Bagian satu dan dua sangat sedikit jumlahnya dalam Al-Quran, sebab Allah menurunkan Al-Quran untuk dibaca dan diterapkan hukumnya.
- Naskh hukm wa baqa’ tilawah (menghapus hukumnya dan menetapkan bacaannya)
Bagian ketiga ini sangat banyak dalam Al-Quran. Salah satu contohnya dalam Al-Quran adalah ayat tentang masa ‘iddah selama setahun yang telah dinaskh hukumnya. Mengenai bagian yang ketiga ini, mungkin ada satu pertanyaan menarik, apa hikmah dari hukum syar’i dihapuskan, tidak diamalkan, namun lafazhnya tetap? Pertanyaan ini terjawab dengan cermat dalam Kitab Rawa’i al-Bayan.
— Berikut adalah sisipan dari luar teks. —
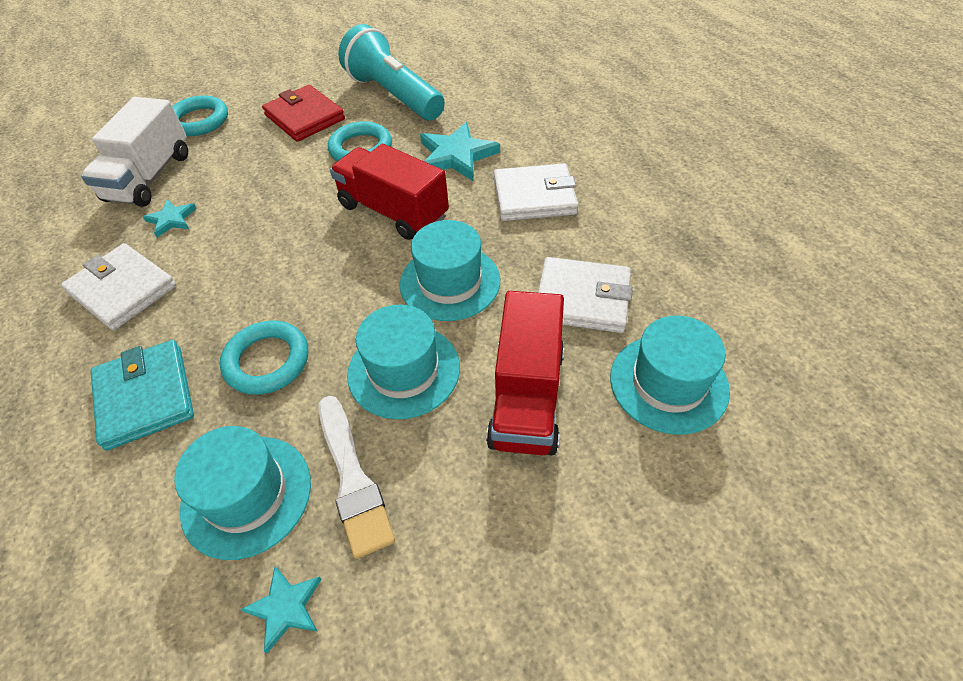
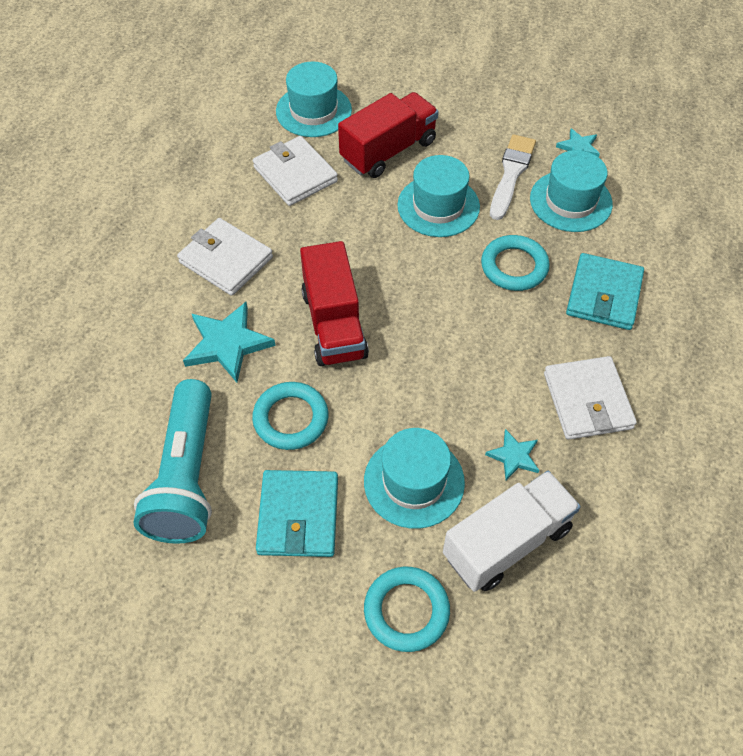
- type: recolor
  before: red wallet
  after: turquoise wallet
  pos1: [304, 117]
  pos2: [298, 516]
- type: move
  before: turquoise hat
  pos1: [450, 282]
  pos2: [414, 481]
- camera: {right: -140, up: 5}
Setidaknya ada dua hikmah yang bisa kita ambil:
Pertama, al-Quran disamping dibaca untuk dipahami dan diamalkan hukumnya ia juga dibaca sebagai kalamullah, sehingga pembacanya mendapat pahala. Oleh karena itu, sekalipun hukumnya telah dihapus, tetapi bacaannya masih tetap ada. Kedua, sebagian besar nasakh itu bertujuan meringankan. Oleh karena itu, ditetapkanlah tilawah dari ayat yang telah dihapus hukumnya sebagai pengingat akan nikmat dihapuskannya kesulitan (masyaqqah).
Untuk menutup tulisan ini saya kira perlu mengutip komentar Syeikh Ali As-Shabuni. Dalam tafsirnya, Rawaiul Bayan, Syeikh Ali As-Shabuni memberikan sebuah komentar menarik tentang masalah naskh, kenapa hukum yang diturunkan kepada umat Nabi Muhamad masih harus ada naskh lagi, padahal syariatnya telah dianggap menasakh syariat Nabi sebelumnya? Islam sebagai agama yang super komprehensif tentu terlampau modern untuk diterapkan secara serentak. Sehingga perlu sebuah tahapan (tadriji) supaya bisa diterima dengan legowo oleh umatnya. Contohnya dalam masalah khamr. Pada awalnya khamr tidaklah diharamkan, meski sudah tampak jelas ia bisa menghilangkan akal peminumnya. Namun Rasul tidak langsung mengharamkannya, butuh empat tahapan untuk mengharamkannya. Karena jika serta merta langsung diharamkan dikhawatirkan muncul konflik. Semoga tulisan ini bermanfaat bagi kita semua. Amiin.